Gluten, Glorious Gluten!

A kingdom of gluten-free opulence lies before us. Everywhere we look, gluten-free scones, breads, pastas, cakes, cookies…and people are eating it up. Even now, as I sit in my neighborhood café, a gluten-free cheesecake taunts me from behind the glass.

No, gluten-free cheesecake, I shall not succumb to your decadent wiles. No, you shall not, cannot, tempt me from my sacred oath, my profound promise, my immortal vow. No. For I will never go gluten-free…again!

You minx.

It began during my senior year of high school, over ten years ago (oh God, hold me). The pains were chronic and acute. The battle between good and evil was originating from within my intestines, and I, a casualty of war.

At seventeen I became an invalid, crushed between fear and sickness. As the days passed, my physical anguish swelled and my anxieties thrived. I was absent for most of the school year (I saved every excuse pass from that time. You know, for sentimental reasons.) To make matters worse, a myriad of doctors (including psychiatrists) could not determine the cause of my discomfort. An endoscopy provided no answers. Only one possibility materialized in a blood test — celiac disease. Believing this to be the only conceivable culprit, I jumped tummy-first into the gluten-free lifestyle.

In the days of yore, it was impossible to find gluten-free anything, anywhere, and the only options tasted like footwear. Actually, had they managed to capture the shoe’s rustic zest, I would have shouted their attempt at flavor from mountaintops. No, there were no gluten-free cheesecakes then, and there were no cookies or pastas, only sweet, sweet rubber.

Are you going to finish that?

Despite what you may think, celiac disease doesn’t stop at food. Gluten, rye and barley are also found in shampoos, lotions, and other inedible products. So at this point in my gluten-free expedition, I’m not only shaking from pizza withdrawal, I’m also spending way too much time in the beauty aisle of CVS. The eternal exploration of ingredients isn’t even the worst aspect of celiac disease. The isolation takes home that prize.

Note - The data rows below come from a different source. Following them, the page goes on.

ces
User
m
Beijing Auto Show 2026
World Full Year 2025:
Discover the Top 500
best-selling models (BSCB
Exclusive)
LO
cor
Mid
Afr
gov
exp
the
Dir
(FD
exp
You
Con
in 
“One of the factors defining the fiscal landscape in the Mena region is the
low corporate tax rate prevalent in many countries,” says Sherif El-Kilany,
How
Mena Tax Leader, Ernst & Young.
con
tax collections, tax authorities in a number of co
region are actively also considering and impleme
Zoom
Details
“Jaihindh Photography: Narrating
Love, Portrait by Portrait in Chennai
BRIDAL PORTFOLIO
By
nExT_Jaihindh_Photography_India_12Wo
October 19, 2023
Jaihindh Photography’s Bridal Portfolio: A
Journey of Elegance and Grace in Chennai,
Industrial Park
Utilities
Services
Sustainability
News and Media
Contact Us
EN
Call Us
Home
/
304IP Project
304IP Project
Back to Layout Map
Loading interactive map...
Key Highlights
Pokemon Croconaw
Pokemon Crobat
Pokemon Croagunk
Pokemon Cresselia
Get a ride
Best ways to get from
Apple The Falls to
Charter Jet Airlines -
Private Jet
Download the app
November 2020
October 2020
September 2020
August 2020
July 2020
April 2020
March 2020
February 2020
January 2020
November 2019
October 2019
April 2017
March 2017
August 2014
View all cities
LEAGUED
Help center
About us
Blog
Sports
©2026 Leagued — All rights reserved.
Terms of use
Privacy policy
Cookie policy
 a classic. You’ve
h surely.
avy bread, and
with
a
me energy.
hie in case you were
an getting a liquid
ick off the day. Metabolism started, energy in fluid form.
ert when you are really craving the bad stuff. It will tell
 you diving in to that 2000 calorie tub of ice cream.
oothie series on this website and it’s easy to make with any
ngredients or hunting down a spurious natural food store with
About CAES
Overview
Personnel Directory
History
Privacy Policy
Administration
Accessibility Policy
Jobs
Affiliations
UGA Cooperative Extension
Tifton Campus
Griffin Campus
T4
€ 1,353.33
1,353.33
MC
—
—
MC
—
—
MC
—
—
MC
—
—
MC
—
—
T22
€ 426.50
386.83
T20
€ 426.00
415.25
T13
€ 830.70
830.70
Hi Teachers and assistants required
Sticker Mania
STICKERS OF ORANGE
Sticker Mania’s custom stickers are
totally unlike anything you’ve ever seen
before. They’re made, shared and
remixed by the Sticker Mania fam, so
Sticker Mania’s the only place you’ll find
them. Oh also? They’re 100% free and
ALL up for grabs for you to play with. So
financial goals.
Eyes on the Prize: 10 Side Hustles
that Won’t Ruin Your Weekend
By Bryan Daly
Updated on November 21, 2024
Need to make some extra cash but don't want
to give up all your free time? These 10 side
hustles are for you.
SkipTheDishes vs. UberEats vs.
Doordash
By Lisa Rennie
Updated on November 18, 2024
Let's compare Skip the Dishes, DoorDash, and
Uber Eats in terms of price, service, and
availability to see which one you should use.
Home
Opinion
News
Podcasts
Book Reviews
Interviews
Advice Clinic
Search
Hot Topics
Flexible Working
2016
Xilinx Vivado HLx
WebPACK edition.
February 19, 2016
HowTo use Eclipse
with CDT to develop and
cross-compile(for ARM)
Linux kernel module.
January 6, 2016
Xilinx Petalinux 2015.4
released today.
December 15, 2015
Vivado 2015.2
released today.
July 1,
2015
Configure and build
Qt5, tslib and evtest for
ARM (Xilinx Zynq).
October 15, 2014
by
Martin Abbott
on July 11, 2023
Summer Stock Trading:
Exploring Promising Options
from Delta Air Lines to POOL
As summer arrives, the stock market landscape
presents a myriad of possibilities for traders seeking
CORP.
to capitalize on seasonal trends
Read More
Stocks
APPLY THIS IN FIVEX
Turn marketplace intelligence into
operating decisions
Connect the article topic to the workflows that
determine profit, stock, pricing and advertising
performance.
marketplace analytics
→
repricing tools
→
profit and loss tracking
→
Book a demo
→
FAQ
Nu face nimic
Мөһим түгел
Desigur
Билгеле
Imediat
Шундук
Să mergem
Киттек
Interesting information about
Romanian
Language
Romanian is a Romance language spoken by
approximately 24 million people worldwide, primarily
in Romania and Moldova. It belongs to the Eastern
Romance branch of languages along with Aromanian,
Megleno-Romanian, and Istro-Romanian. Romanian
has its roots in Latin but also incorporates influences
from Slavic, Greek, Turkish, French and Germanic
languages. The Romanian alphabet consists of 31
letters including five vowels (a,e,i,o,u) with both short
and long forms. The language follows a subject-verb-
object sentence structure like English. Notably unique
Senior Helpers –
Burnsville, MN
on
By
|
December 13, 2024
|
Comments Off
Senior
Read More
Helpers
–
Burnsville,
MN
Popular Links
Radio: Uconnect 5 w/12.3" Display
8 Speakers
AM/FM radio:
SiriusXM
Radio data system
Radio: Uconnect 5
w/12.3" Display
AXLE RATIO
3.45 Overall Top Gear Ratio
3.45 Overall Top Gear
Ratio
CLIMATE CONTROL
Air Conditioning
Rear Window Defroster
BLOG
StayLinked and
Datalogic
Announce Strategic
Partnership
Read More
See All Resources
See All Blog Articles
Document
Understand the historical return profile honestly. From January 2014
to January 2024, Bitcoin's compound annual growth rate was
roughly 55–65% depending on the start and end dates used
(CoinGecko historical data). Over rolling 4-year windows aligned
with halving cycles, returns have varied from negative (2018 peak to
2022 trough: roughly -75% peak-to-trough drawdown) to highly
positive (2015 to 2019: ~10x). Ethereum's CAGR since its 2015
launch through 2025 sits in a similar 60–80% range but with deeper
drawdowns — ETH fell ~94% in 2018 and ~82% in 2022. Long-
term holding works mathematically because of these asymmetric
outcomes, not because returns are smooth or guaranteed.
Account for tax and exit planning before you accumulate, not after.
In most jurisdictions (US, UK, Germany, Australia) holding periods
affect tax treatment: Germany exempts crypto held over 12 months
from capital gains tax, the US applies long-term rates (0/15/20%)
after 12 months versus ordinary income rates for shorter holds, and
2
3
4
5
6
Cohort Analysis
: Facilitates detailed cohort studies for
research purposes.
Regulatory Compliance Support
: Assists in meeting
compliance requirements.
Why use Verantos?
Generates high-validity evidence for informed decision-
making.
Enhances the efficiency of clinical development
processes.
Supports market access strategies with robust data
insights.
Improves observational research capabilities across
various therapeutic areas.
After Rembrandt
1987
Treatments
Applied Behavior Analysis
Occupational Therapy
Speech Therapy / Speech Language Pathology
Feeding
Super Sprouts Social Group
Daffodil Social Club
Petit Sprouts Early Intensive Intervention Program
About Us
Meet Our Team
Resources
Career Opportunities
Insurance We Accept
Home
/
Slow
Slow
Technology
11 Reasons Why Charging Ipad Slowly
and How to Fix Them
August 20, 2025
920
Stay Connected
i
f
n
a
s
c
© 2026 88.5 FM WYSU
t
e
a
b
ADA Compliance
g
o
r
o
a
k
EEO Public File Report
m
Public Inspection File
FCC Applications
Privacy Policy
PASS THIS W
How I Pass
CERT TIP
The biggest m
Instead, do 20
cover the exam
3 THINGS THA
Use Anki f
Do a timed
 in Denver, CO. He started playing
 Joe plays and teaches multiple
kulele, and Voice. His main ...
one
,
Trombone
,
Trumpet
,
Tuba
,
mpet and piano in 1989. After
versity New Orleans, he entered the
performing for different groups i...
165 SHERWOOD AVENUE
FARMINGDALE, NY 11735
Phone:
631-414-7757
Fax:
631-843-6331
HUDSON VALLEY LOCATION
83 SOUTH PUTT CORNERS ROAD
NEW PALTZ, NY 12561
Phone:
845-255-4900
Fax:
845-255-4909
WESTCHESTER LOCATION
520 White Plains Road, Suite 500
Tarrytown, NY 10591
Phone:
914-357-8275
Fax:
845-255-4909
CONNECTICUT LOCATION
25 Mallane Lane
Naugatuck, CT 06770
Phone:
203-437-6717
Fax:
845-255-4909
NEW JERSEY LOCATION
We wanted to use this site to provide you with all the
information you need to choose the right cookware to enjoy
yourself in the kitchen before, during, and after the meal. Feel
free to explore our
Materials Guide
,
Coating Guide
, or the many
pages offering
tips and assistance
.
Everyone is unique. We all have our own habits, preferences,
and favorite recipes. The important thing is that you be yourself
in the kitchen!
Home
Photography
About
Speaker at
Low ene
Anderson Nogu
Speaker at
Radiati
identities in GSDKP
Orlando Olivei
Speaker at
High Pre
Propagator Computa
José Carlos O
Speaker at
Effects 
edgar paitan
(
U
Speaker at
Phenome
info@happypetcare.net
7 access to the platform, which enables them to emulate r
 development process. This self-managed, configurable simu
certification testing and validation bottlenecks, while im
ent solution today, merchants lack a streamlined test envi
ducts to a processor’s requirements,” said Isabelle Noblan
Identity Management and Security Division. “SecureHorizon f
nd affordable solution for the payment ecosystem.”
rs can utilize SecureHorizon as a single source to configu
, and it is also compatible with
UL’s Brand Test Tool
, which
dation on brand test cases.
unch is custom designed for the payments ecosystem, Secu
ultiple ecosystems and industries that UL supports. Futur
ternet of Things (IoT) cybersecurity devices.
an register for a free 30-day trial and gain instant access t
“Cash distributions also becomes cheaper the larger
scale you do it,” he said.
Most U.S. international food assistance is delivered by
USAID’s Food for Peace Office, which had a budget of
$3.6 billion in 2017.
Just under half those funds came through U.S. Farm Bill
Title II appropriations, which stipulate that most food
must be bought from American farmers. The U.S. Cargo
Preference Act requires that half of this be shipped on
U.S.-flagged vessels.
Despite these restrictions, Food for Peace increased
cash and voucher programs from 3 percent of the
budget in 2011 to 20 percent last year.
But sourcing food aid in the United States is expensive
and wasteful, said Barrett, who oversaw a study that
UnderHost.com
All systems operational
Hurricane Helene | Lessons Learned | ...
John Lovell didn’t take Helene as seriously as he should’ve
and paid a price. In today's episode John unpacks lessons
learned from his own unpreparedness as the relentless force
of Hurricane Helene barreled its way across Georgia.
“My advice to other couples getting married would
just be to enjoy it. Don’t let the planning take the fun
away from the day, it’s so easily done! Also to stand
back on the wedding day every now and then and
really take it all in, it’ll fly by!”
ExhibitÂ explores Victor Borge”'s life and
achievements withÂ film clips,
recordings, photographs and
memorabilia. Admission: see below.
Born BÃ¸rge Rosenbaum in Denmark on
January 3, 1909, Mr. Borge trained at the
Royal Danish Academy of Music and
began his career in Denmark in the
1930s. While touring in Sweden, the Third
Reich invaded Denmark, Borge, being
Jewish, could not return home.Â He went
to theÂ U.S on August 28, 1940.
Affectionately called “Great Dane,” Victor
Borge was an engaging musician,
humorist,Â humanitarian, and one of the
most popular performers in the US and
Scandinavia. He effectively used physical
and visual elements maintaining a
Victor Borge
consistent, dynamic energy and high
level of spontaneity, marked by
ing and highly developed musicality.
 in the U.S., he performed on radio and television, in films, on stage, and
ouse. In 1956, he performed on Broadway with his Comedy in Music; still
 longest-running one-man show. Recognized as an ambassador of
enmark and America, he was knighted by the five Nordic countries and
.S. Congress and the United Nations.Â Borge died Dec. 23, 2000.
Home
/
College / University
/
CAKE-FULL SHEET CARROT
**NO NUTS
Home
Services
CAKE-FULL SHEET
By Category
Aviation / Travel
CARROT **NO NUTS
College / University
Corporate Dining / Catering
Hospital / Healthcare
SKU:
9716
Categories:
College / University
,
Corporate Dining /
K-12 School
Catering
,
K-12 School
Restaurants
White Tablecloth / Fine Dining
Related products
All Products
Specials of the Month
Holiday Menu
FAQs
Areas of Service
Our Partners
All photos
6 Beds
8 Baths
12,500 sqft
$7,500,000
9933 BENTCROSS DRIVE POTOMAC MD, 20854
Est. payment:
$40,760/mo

Amid a crowded restaurant I would experience inconceivable loneliness. I was surrounded by smiles, scents, and spaghetti — everyday tormented by forbidden fruits.

One college evening, we dined out for a friend’s birthday. I informed the manager of my allergy. After explaining he had nothing to offer me whatsoever, he took the waiter aside, still within earshot, and said, “Don’t let her eat anything.” (We can’t all be masters of subtly.) So I had a glass of water, and then paid for my friend’s meal.

It was arduous to live off the menu, and I felt little, physical relief to boot. Three years into my gluten-free living, a superior blood test hit the market. With melancholy expectations, I gave a vile. My results arrived a week later. Negative.

Valhalla, you do exist!

For several moments I was planted in disbelief. Three years of my life, a sham. I finally mustered the strength to call my mother, and demanded she order me a calzone. “But I’ve already ordered Chinese,” she said. I offered a less than flowery reply. When I took my first bite…I cried. Hard. Sally Field in Steel Magnolias hard. Gluten, glorious gluten!

It took two more years for my body to return to “normalcy.” The cause of my illness was never discovered, but it wasn’t gluten. As a result I became more social, less apprehensive, and much happier. I could eat anything and everything, and I felt fine.

As the years passed, gluten-free diets became trendy, although celiac disease remained in the shadows. I thought to myself, “You fools! Don’t you know how good you have it?!”

Without celiac disease, there is little point in pursuing the gluten-free diet. With every pound you lose, you also lose essential nutrients. (Grains are good for you; they’re your friends.) But of course, where there’s a trend, a crowd will follow, and just like fad diets before it, its time too shall pass.

It’s easy to take on a gluten-free existence when an escape exists. Celiac sufferers do not have this option. When the fad fades, they will be left in the wake, but at least the gluten-free food is good now! (Even Cheerios can be gluten-free. Cheerios!)

When I bit into that calzone eight years ago, I was mouth deep in euphoria and gratitude. With each bite of gluten I consume, I thank the powers that be for my second chance at food, and think to myself, “never again.”

To my chagrin, I just surrendered to that cheesecake…and it was delicious.